> EXERCISES
**A.** In the smoker thread, recast the paragraph beginning "The metal isn't thick" as a brief bulleted list that keeps its main facts.
**B.** Extend the forum thread about the secondhand offset smoker with a new reply that picks up after the last post.

> DOCUMENT EXTRACT
=====

# Help me idetify this New Braunsfels smoker?



## Rhyan (Oct 1, 2021)

Its going for dirt cheap, just need to know if it's worth it or not?


----------



## SmokinEdge (Oct 1, 2021)

Same basic model I have. What do you need to know about it?


----------



## Rhyan (Oct 2, 2021)

Is it worth 25 bucks? Is the steel thick?


----------



## 1MoreFord (Oct 2, 2021)

The metal isn't thick but it's easily worth $25.  Looks like it needs a firebox grate but that's easy enough.


----------



## GonnaSmoke (Oct 3, 2021)

If I didn't have an offset and wanted one, I'd grab that one for $25 real fast. First thing would be to get all of that ash out of the firebox and clean it up. Leaving ashes in the firebox will cause it to rust out fairly quickly especially if the metal is thin. I'd get a grate for the firebox, clean out the cook chamber and cooking grate, make sure the exhaust stack is clear, and smoke on it. Plenty of mods out there that will help make it a more consistent, stable smoker...

=====

> INFORMATION PROVIDED
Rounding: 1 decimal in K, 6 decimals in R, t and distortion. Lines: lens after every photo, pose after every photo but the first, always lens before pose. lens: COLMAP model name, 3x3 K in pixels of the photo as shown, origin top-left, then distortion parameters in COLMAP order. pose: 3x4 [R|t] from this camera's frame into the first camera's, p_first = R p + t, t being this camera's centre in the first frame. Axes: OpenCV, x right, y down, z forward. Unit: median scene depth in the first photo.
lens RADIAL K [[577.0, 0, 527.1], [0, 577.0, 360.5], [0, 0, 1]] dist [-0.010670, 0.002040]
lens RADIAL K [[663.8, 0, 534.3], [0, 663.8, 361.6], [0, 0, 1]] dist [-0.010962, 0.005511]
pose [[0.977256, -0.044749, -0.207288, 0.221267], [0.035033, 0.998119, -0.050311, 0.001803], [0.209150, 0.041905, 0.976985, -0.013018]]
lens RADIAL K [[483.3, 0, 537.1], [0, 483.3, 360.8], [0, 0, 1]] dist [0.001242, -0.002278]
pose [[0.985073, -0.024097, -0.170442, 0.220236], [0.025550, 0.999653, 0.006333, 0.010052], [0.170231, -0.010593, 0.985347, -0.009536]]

=====

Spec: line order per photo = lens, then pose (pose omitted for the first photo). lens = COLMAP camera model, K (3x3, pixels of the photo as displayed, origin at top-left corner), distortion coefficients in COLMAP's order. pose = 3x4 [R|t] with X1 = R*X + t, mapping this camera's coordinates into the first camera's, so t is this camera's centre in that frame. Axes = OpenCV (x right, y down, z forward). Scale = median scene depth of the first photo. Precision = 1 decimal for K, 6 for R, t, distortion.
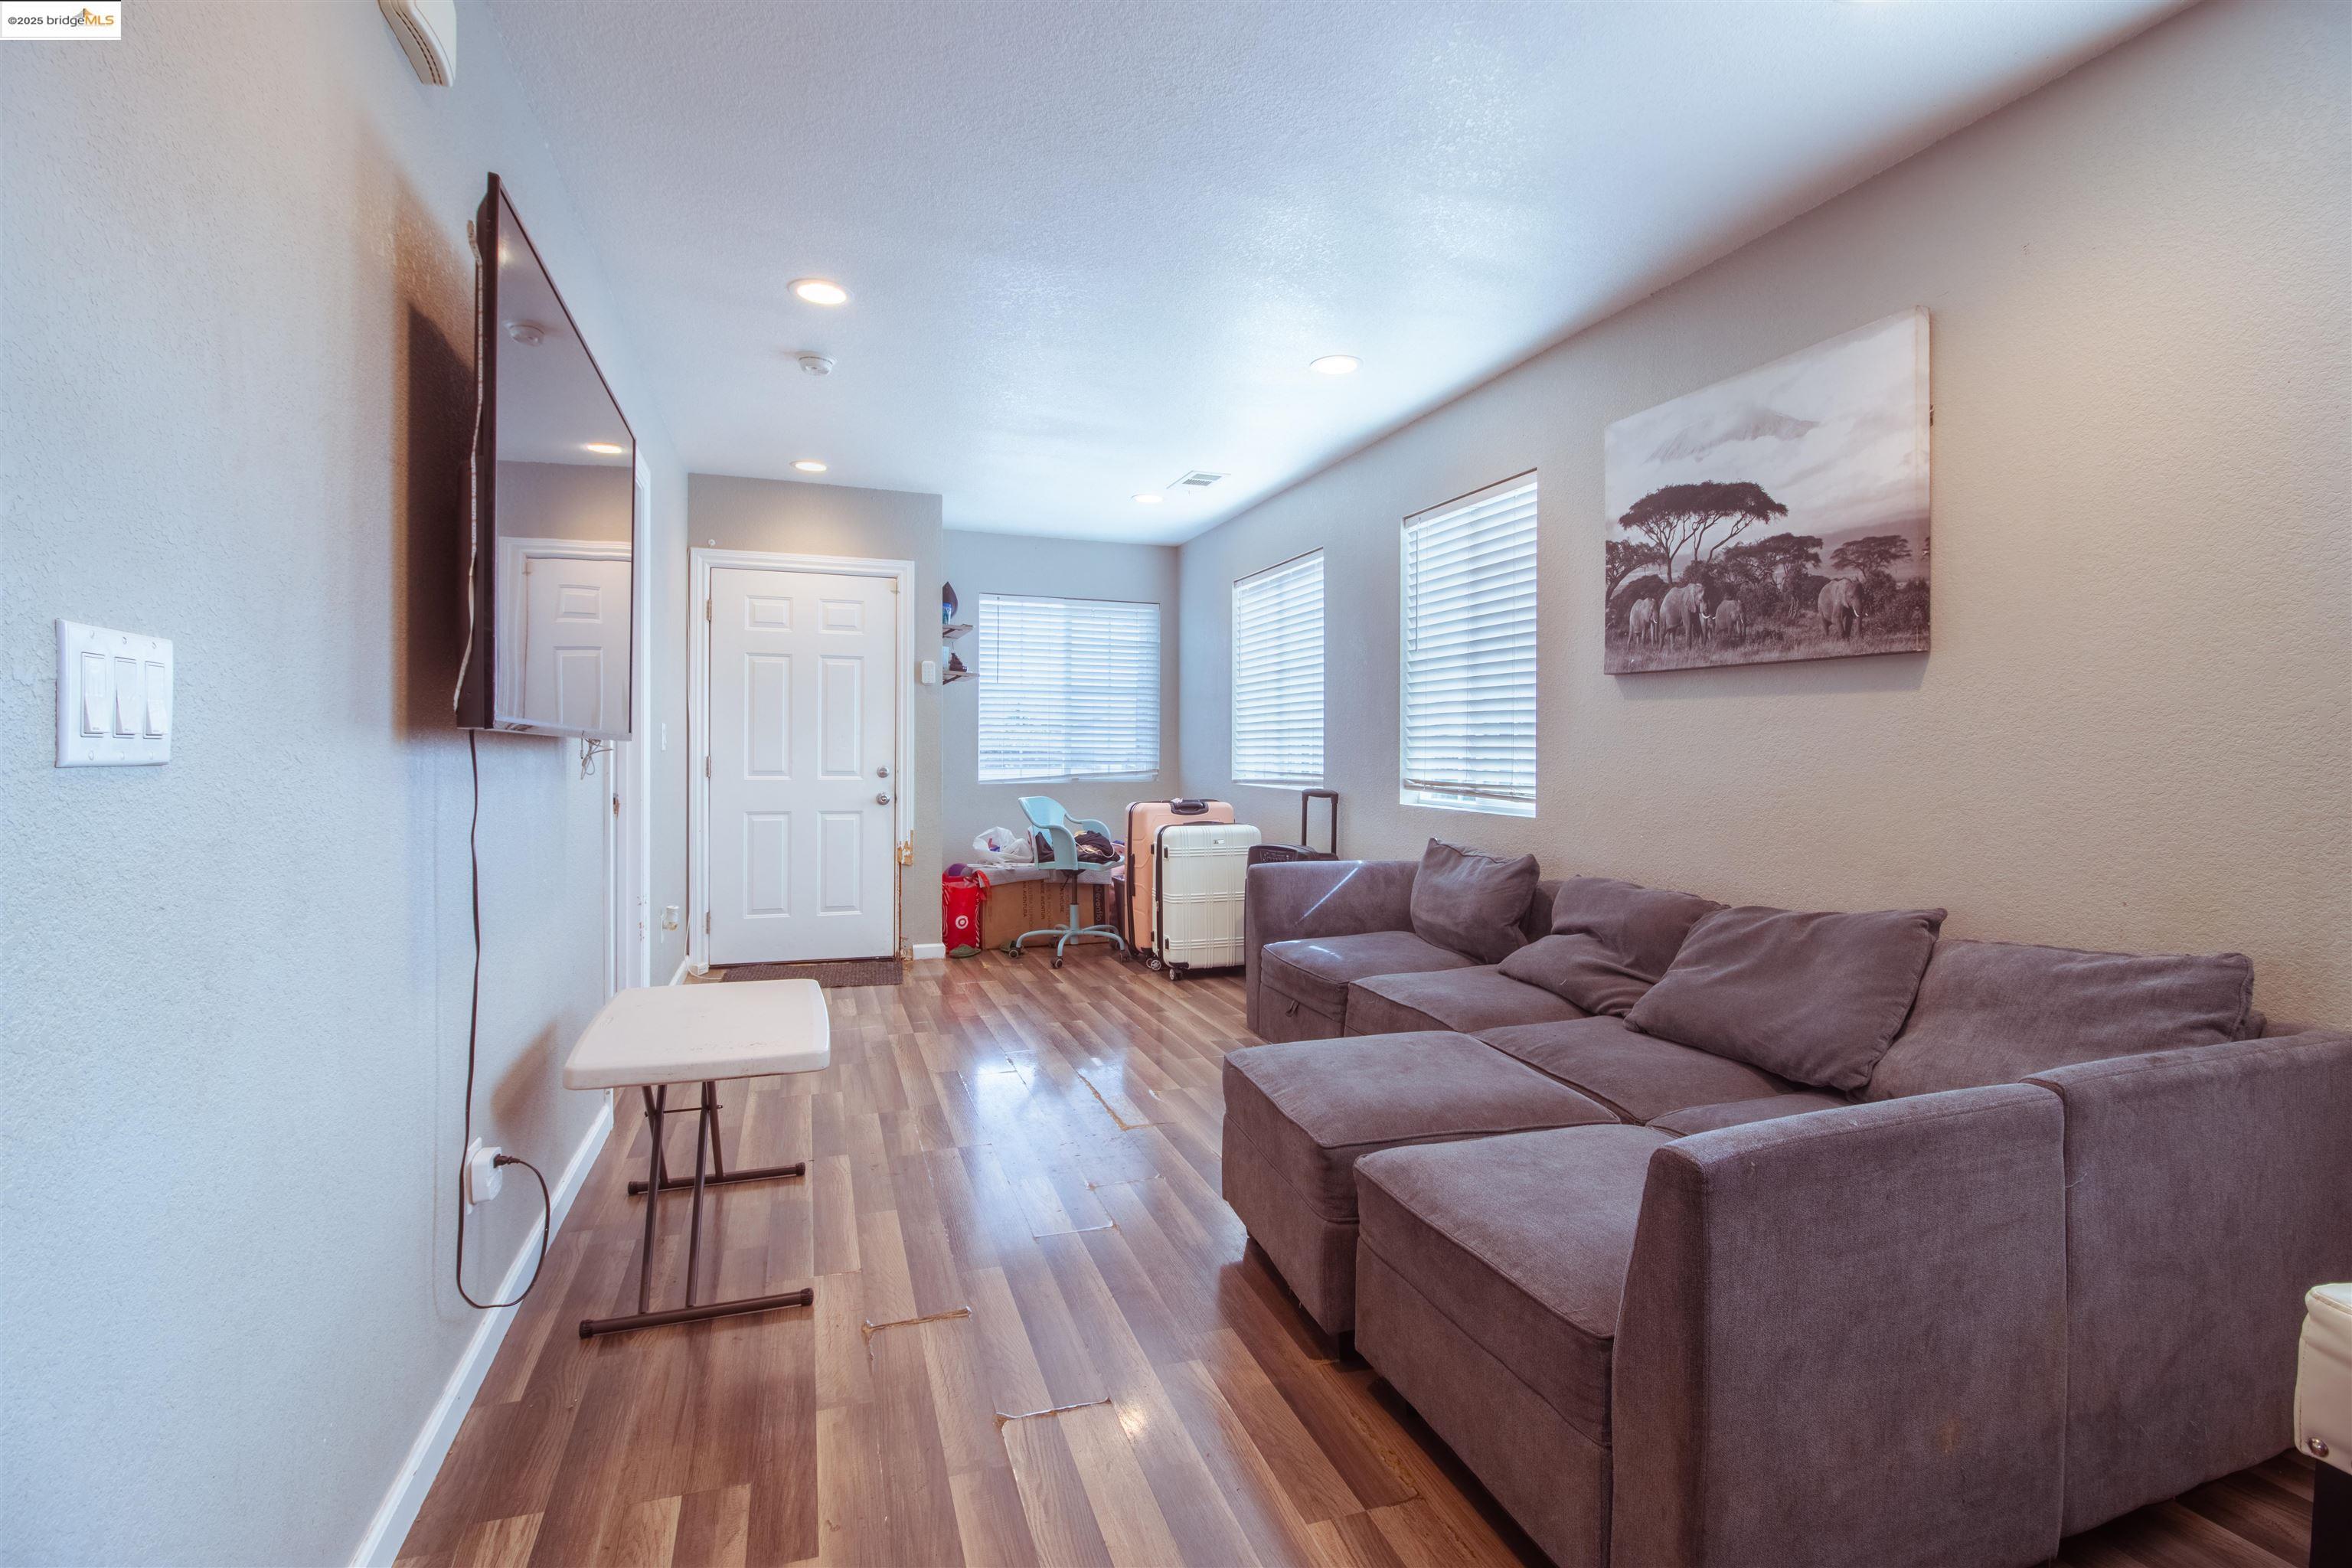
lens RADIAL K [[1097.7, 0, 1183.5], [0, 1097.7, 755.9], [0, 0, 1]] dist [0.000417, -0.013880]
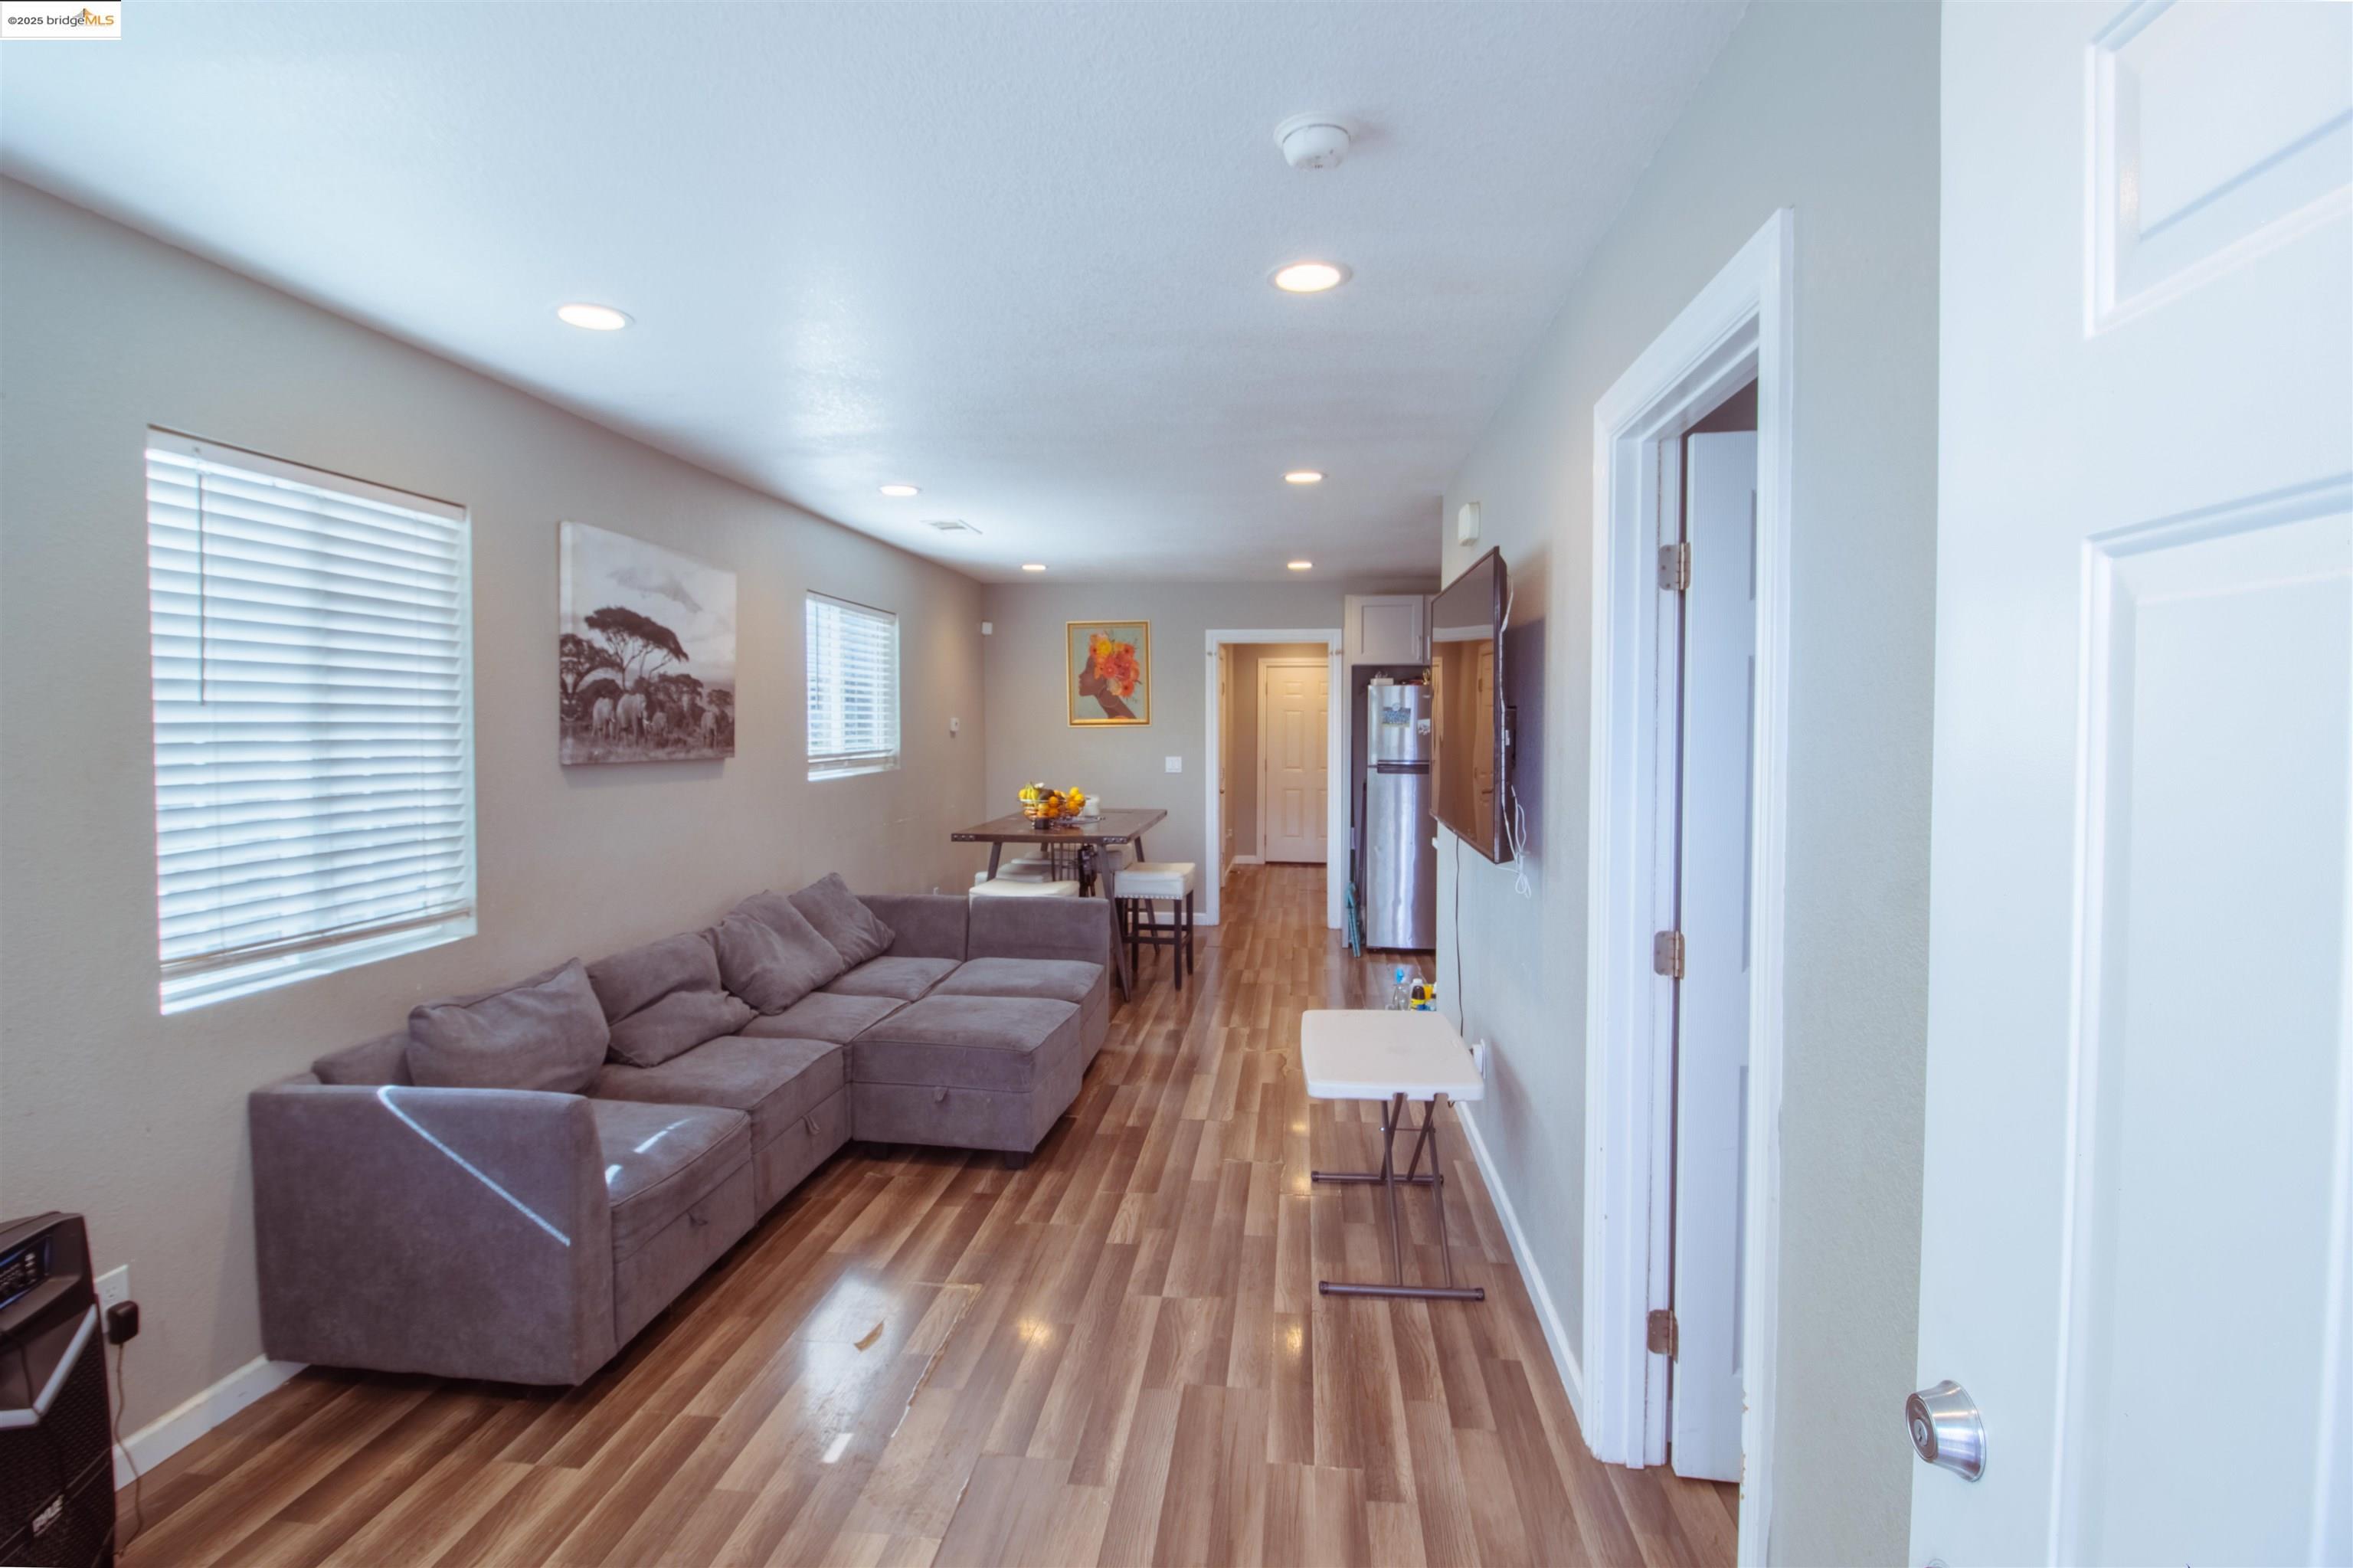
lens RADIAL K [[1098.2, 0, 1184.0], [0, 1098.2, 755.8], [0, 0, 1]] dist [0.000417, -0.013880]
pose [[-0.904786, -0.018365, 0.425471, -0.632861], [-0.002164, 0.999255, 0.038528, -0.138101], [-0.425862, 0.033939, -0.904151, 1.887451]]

=====

> TASK ANSWERS
**A.**
- The metal is not thick.
- The smoker is easily worth $25.
- It appears to need a firebox grate, which is easy enough to handle.

**B.**
----------



## dave schiller (Oct 17, 2021)

It looks my smoker which I was told is a NB Black Diamond.  Only difference I note is that "your" smoker has five boards that comprise the work shelf whereas mine has only three.  I paid $50 for mine (used) and probably another $50 for gaskets, paint, and minor modifications.  The biggest design flaw is that the wheels are located on the wrong end.  It's heavy as heck to pickup the firebox end when moving it around so I installed wheels on the FB end.  If you're going to leave in one place, then the weight won't matter.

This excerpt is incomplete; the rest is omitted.